The truth was, she did enjoy her life, but she wouldn’t have minded having a family to spend time with.
“Did you grow up in Pine Bluff?” he asked, and she wasn’t sure if simple curiosity led to the question or if he was trying to figure out the secrets he’d insisted she was keeping.
Secrets she was keeping.
“No. I’d never even heard of it before I attended Darius’s wedding. It’s such a nice area, I decided it would be a good place to settle down.”
“Because you thought you could hide here?”
“It wasn’t really about hiding.
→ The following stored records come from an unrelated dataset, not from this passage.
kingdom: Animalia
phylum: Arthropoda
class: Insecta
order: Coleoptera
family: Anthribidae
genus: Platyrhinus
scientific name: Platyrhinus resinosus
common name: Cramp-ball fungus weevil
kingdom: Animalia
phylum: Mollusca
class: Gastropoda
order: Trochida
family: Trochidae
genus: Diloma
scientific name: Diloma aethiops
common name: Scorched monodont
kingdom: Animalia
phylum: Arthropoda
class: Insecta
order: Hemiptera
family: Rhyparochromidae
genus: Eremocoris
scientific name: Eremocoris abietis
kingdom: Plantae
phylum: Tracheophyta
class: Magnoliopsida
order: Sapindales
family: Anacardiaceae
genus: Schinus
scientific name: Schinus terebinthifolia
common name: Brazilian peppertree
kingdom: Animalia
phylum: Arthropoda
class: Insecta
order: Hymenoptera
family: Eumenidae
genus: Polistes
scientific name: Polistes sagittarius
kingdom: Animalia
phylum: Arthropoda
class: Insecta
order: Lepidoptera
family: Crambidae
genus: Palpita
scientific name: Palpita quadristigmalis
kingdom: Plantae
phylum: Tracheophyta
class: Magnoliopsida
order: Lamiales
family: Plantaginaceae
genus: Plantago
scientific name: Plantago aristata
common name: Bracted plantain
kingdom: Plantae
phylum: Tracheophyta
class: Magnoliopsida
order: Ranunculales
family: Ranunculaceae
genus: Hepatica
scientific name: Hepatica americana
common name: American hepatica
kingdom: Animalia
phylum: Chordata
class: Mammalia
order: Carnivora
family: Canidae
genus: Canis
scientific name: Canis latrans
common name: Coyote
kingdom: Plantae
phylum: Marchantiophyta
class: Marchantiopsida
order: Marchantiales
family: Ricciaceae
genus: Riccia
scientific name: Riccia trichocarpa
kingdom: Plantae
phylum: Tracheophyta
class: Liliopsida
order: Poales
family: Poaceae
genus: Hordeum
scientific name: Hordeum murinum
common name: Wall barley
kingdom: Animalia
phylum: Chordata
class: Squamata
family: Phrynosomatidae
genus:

It was more about...”
“Not getting a rose on the anniversary of your husband’s death?”
“Yes.”
“Contacting the authorities might have been a better way to go.”
“Until recently, I didn’t think I was in danger.”
“A black rose isn’t a token of love, Tessa,” he pointed out, and she knew he wanted an explanation. Some reason as to why she hadn’t been afraid for her safety.
She couldn’t tell him. Not without revealing everything. “I thought it was just a...reminder.”